The Guardian quoted Tony O’Sullivan, a retired paediatrician and co-chair of the campaign group Keep Our NHS Public, who said this was a “dangerous time” for the NHS, and that the “error-ridden response” from government had exposed a decade of underfunding. ‘Now, rather than learning from those errors they are compounding them by centralising decision-making but outsourcing huge responsibility for the safety of the population to private companies’. Labour MP Rosie Cooper and Health and Social Care Committee, said these contracts must have a sunset clause, enabling the arrangement to be reviewed after 3 or 6 months. Who knows whether these contracts have such a thing?

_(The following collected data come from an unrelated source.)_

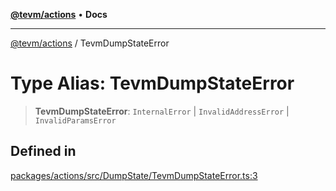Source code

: [**@tevm/actions**](../README.md) • **Docs**

***

[@tevm/actions](../globals.md) / TevmDumpStateError

# Type Alias: TevmDumpStateError

> **TevmDumpStateError**: `InternalError` \| `InvalidAddressError` \| `InvalidParamsError`

## Defined in

[packages/actions/src/DumpState/TevmDumpStateError.ts:3](https://github.com/evmts/tevm-monorepo/blob/main/packages/actions/src/DumpState/TevmDumpStateError.ts#L3)
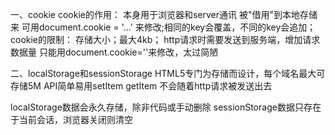 一、cookie
cookie的作用：
    本身用于浏览器和server通讯
    被"借用"到本地存储来
    可用document.cookie = '...' 来修改;相同的key会覆盖，不同的key会追加；
cookie的限制：
    存储大小；最大4kb；
    http请求时需要发送到服务端，增加请求数据量
    只能用document.cookie=''来修改，太过简陋

二、localStorage和sessionStorage
HTML5专门为存储而设计，每个域名最大可存储5M
API简单易用setItem getItem
不会随着http请求被发送出去

localStorage数据会永久存储，除非代码或手动删除
sessionStorage数据只存在于当前会话，浏览器关闭则清空


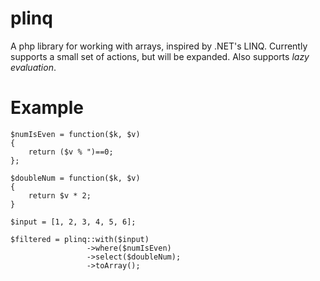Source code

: plinq
=====

A php library for working with arrays, inspired by .NET's LINQ. Currently supports a small set of actions, but will be expanded. Also supports *lazy evaluation*.

Example
==============
    $numIsEven = function($k, $v)
    {
        return ($v % ")==0;
    };

    $doubleNum = function($k, $v)
    {
        return $v * 2;
    }

    $input = [1, 2, 3, 4, 5, 6];

    $filtered = plinq::with($input)
                     ->where($numIsEven)
                     ->select($doubleNum);
                     ->toArray();

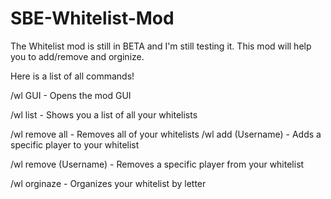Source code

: # SBE-Whitelist-Mod
The Whitelist mod is still in BETA and I'm still testing it. This mod will help you to add/remove and orginize.

Here is a list of all commands!

/wl GUI - Opens the mod GUI

/wl list - Shows you a list of all your whitelists

/wl remove all - Removes all of your whitelists
/wl add (Username) - Adds a specific player to your whitelist

/wl remove (Username) - Removes a specific player from your whitelist

/wl orginaze - Organizes your whitelist by letter
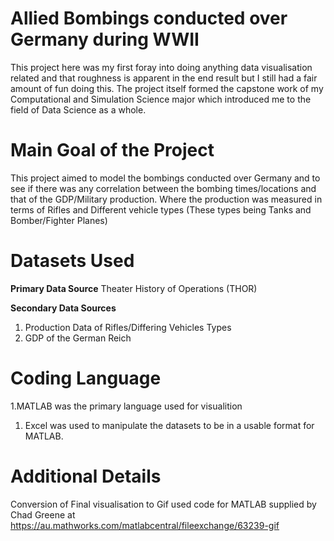 # Allied Bombings conducted over Germany during WWII

This project here was my first foray into doing anything data visualisation related and that roughness is apparent in the end result but I still had a fair amount of fun doing this. The project itself formed the capstone work of my Computational and Simulation Science major which introduced me to the field of Data Science as a whole.

# Main Goal of the Project
This project aimed to model the bombings conducted over Germany and to see if there was any correlation between the bombing times/locations and that of the GDP/Military production. Where the production was measured in terms of Rifles and Different vehicle types (These types being Tanks and Bomber/Fighter Planes)

# Datasets Used
**Primary Data Source**
  Theater History of Operations (THOR) 
  
**Secondary Data Sources**
  1. Production Data of Rifles/Differing Vehicles Types
  1. GDP of the German Reich
  
 # Coding Language
 1.MATLAB was the primary language used for visualition
 1. Excel was used to manipulate the datasets to be in a usable format for MATLAB.
  
# Additional Details
Conversion of Final visualisation to Gif used code for MATLAB supplied by Chad Greene at https://au.mathworks.com/matlabcentral/fileexchange/63239-gif   
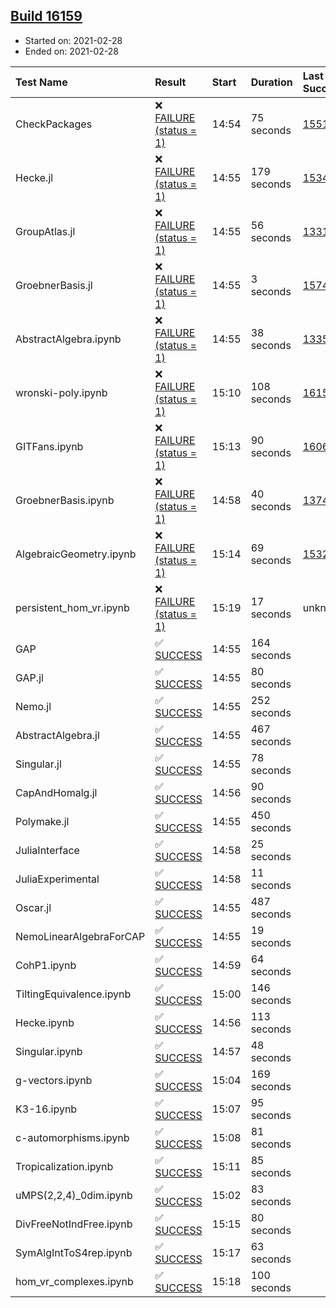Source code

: ## [Build 16159](https://oscarci.mathematik.uni-kl.de/job/oscar/16159/)

* Started on: 2021-02-28
* Ended on: 2021-02-28

| Test Name    | Result | Start | Duration | Last Success | First Failure |
|:-------------|:-------|:------|:---------|:-------------|:--------------|
| CheckPackages | ❌ [FAILURE (status = 1)](https://oscarci.mathematik.uni-kl.de/job/oscar/16159/artifact/logs/build-16159/CheckPackages.log) | 14:54 | 75 seconds | [15514](https://oscarci.mathematik.uni-kl.de/job/oscar/15514/) | [15515](https://oscarci.mathematik.uni-kl.de/job/oscar/15515/) |
| Hecke.jl | ❌ [FAILURE (status = 1)](https://oscarci.mathematik.uni-kl.de/job/oscar/16159/artifact/logs/build-16159/Hecke.jl.log) | 14:55 | 179 seconds | [15344](https://oscarci.mathematik.uni-kl.de/job/oscar/15344/) | [15348](https://oscarci.mathematik.uni-kl.de/job/oscar/15348/) |
| GroupAtlas.jl | ❌ [FAILURE (status = 1)](https://oscarci.mathematik.uni-kl.de/job/oscar/16159/artifact/logs/build-16159/GroupAtlas.jl.log) | 14:55 | 56 seconds | [13311](https://oscarci.mathematik.uni-kl.de/job/oscar/13311/) | [13312](https://oscarci.mathematik.uni-kl.de/job/oscar/13312/) |
| GroebnerBasis.jl | ❌ [FAILURE (status = 1)](https://oscarci.mathematik.uni-kl.de/job/oscar/16159/artifact/logs/build-16159/GroebnerBasis.jl.log) | 14:55 | 3 seconds | [15745](https://oscarci.mathematik.uni-kl.de/job/oscar/15745/) | [15746](https://oscarci.mathematik.uni-kl.de/job/oscar/15746/) |
| AbstractAlgebra.ipynb | ❌ [FAILURE (status = 1)](https://oscarci.mathematik.uni-kl.de/job/oscar/16159/artifact/logs/build-16159/AbstractAlgebra.ipynb.log) | 14:55 | 38 seconds | [13355](https://oscarci.mathematik.uni-kl.de/job/oscar/13355/) | [13356](https://oscarci.mathematik.uni-kl.de/job/oscar/13356/) |
| wronski-poly.ipynb | ❌ [FAILURE (status = 1)](https://oscarci.mathematik.uni-kl.de/job/oscar/16159/artifact/logs/build-16159/wronski-poly.ipynb.log) | 15:10 | 108 seconds | [16155](https://oscarci.mathematik.uni-kl.de/job/oscar/16155/) | [16156](https://oscarci.mathematik.uni-kl.de/job/oscar/16156/) |
| GITFans.ipynb | ❌ [FAILURE (status = 1)](https://oscarci.mathematik.uni-kl.de/job/oscar/16159/artifact/logs/build-16159/GITFans.ipynb.log) | 15:13 | 90 seconds | [16068](https://oscarci.mathematik.uni-kl.de/job/oscar/16068/) | [16069](https://oscarci.mathematik.uni-kl.de/job/oscar/16069/) |
| GroebnerBasis.ipynb | ❌ [FAILURE (status = 1)](https://oscarci.mathematik.uni-kl.de/job/oscar/16159/artifact/logs/build-16159/GroebnerBasis.ipynb.log) | 14:58 | 40 seconds | [13748](https://oscarci.mathematik.uni-kl.de/job/oscar/13748/) | [13749](https://oscarci.mathematik.uni-kl.de/job/oscar/13749/) |
| AlgebraicGeometry.ipynb | ❌ [FAILURE (status = 1)](https://oscarci.mathematik.uni-kl.de/job/oscar/16159/artifact/logs/build-16159/AlgebraicGeometry.ipynb.log) | 15:14 | 69 seconds | [15322](https://oscarci.mathematik.uni-kl.de/job/oscar/15322/) | [15323](https://oscarci.mathematik.uni-kl.de/job/oscar/15323/) |
| persistent_hom_vr.ipynb | ❌ [FAILURE (status = 1)](https://oscarci.mathematik.uni-kl.de/job/oscar/16159/artifact/logs/build-16159/persistent_hom_vr.ipynb.log) | 15:19 | 17 seconds | unknown | unknown |
| GAP | ✅ [SUCCESS](https://oscarci.mathematik.uni-kl.de/job/oscar/16159/artifact/logs/build-16159/GAP.log) | 14:55 | 164 seconds |  |  |
| GAP.jl | ✅ [SUCCESS](https://oscarci.mathematik.uni-kl.de/job/oscar/16159/artifact/logs/build-16159/GAP.jl.log) | 14:55 | 80 seconds |  |  |
| Nemo.jl | ✅ [SUCCESS](https://oscarci.mathematik.uni-kl.de/job/oscar/16159/artifact/logs/build-16159/Nemo.jl.log) | 14:55 | 252 seconds |  |  |
| AbstractAlgebra.jl | ✅ [SUCCESS](https://oscarci.mathematik.uni-kl.de/job/oscar/16159/artifact/logs/build-16159/AbstractAlgebra.jl.log) | 14:55 | 467 seconds |  |  |
| Singular.jl | ✅ [SUCCESS](https://oscarci.mathematik.uni-kl.de/job/oscar/16159/artifact/logs/build-16159/Singular.jl.log) | 14:55 | 78 seconds |  |  |
| CapAndHomalg.jl | ✅ [SUCCESS](https://oscarci.mathematik.uni-kl.de/job/oscar/16159/artifact/logs/build-16159/CapAndHomalg.jl.log) | 14:56 | 90 seconds |  |  |
| Polymake.jl | ✅ [SUCCESS](https://oscarci.mathematik.uni-kl.de/job/oscar/16159/artifact/logs/build-16159/Polymake.jl.log) | 14:55 | 450 seconds |  |  |
| JuliaInterface | ✅ [SUCCESS](https://oscarci.mathematik.uni-kl.de/job/oscar/16159/artifact/logs/build-16159/JuliaInterface.log) | 14:58 | 25 seconds |  |  |
| JuliaExperimental | ✅ [SUCCESS](https://oscarci.mathematik.uni-kl.de/job/oscar/16159/artifact/logs/build-16159/JuliaExperimental.log) | 14:58 | 11 seconds |  |  |
| Oscar.jl | ✅ [SUCCESS](https://oscarci.mathematik.uni-kl.de/job/oscar/16159/artifact/logs/build-16159/Oscar.jl.log) | 14:55 | 487 seconds |  |  |
| NemoLinearAlgebraForCAP | ✅ [SUCCESS](https://oscarci.mathematik.uni-kl.de/job/oscar/16159/artifact/logs/build-16159/NemoLinearAlgebraForCAP.log) | 14:55 | 19 seconds |  |  |
| CohP1.ipynb | ✅ [SUCCESS](https://oscarci.mathematik.uni-kl.de/job/oscar/16159/artifact/logs/build-16159/CohP1.ipynb.log) | 14:59 | 64 seconds |  |  |
| TiltingEquivalence.ipynb | ✅ [SUCCESS](https://oscarci.mathematik.uni-kl.de/job/oscar/16159/artifact/logs/build-16159/TiltingEquivalence.ipynb.log) | 15:00 | 146 seconds |  |  |
| Hecke.ipynb | ✅ [SUCCESS](https://oscarci.mathematik.uni-kl.de/job/oscar/16159/artifact/logs/build-16159/Hecke.ipynb.log) | 14:56 | 113 seconds |  |  |
| Singular.ipynb | ✅ [SUCCESS](https://oscarci.mathematik.uni-kl.de/job/oscar/16159/artifact/logs/build-16159/Singular.ipynb.log) | 14:57 | 48 seconds |  |  |
| g-vectors.ipynb | ✅ [SUCCESS](https://oscarci.mathematik.uni-kl.de/job/oscar/16159/artifact/logs/build-16159/g-vectors.ipynb.log) | 15:04 | 169 seconds |  |  |
| K3-16.ipynb | ✅ [SUCCESS](https://oscarci.mathematik.uni-kl.de/job/oscar/16159/artifact/logs/build-16159/K3-16.ipynb.log) | 15:07 | 95 seconds |  |  |
| c-automorphisms.ipynb | ✅ [SUCCESS](https://oscarci.mathematik.uni-kl.de/job/oscar/16159/artifact/logs/build-16159/c-automorphisms.ipynb.log) | 15:08 | 81 seconds |  |  |
| Tropicalization.ipynb | ✅ [SUCCESS](https://oscarci.mathematik.uni-kl.de/job/oscar/16159/artifact/logs/build-16159/Tropicalization.ipynb.log) | 15:11 | 85 seconds |  |  |
| uMPS(2,2,4)_0dim.ipynb | ✅ [SUCCESS](https://oscarci.mathematik.uni-kl.de/job/oscar/16159/artifact/logs/build-16159/uMPS-2-2-4-_0dim.ipynb.log) | 15:02 | 83 seconds |  |  |
| DivFreeNotIndFree.ipynb | ✅ [SUCCESS](https://oscarci.mathematik.uni-kl.de/job/oscar/16159/artifact/logs/build-16159/DivFreeNotIndFree.ipynb.log) | 15:15 | 80 seconds |  |  |
| SymAlgIntToS4rep.ipynb | ✅ [SUCCESS](https://oscarci.mathematik.uni-kl.de/job/oscar/16159/artifact/logs/build-16159/SymAlgIntToS4rep.ipynb.log) | 15:17 | 63 seconds |  |  |
| hom_vr_complexes.ipynb | ✅ [SUCCESS](https://oscarci.mathematik.uni-kl.de/job/oscar/16159/artifact/logs/build-16159/hom_vr_complexes.ipynb.log) | 15:18 | 100 seconds |  |  |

Health Secretary Matt Hancock is the Guardian’s parliamentary sketch writer John Crace’s subject this week. In a withering but funny article, he alludes to ‘the battle between his (Hancock’s) career and his conscience’….The career is still winning. But the gap is closing. Part of him longs to tell the truth. About the uselessness of his predecessor, Jeremy Hunt, who ran down the capacity of the NHS to unsafe levels. About the self-indulgence of a prime minister who prioritised celebrating Brexit and sorting out his private life over trying to make sure the country was prepared for the pandemic. Yet he can’t quite go there yet. So instead he attacked Allin-Khan for adopting the wrong tone. In time, he will see that it was he who got the tone wrong’. A major point he makes is Hancock seeming not to understand why he’s being challenged on the failings as he’s expecting to be congratulated on the 100,000 tests, when this has widely been seen as a meaningless goal. But his increasing tetchiness may also be due to being hung out to dry by his boss.
Finally, it’s positive that public libraries, a hugely undervalued community resource, are doing a roaring trade online, producing online content, answering queries and phoning elderly readers for a chat. An amusing Twitter exchange between librarians focused on interesting ‘bookmarks’ they’d found in books, including an After Eight mint still in its wrapper and a Blockbuster card (“a proper ancient artefact”). From librarianship days this brought back memories of the stories (mythology?) which grew up around this topic of weird bookmarks encountered in returned books, including a fish spine. Quite often, though, the less obvious ‘bookmarks’ don’t come to light until the next reader borrows them. Numerous library users will have found various items over the years, including old bus or train tickets, receipts and heaven knows what else. Feel free to let me know what you’ve found left in a library book!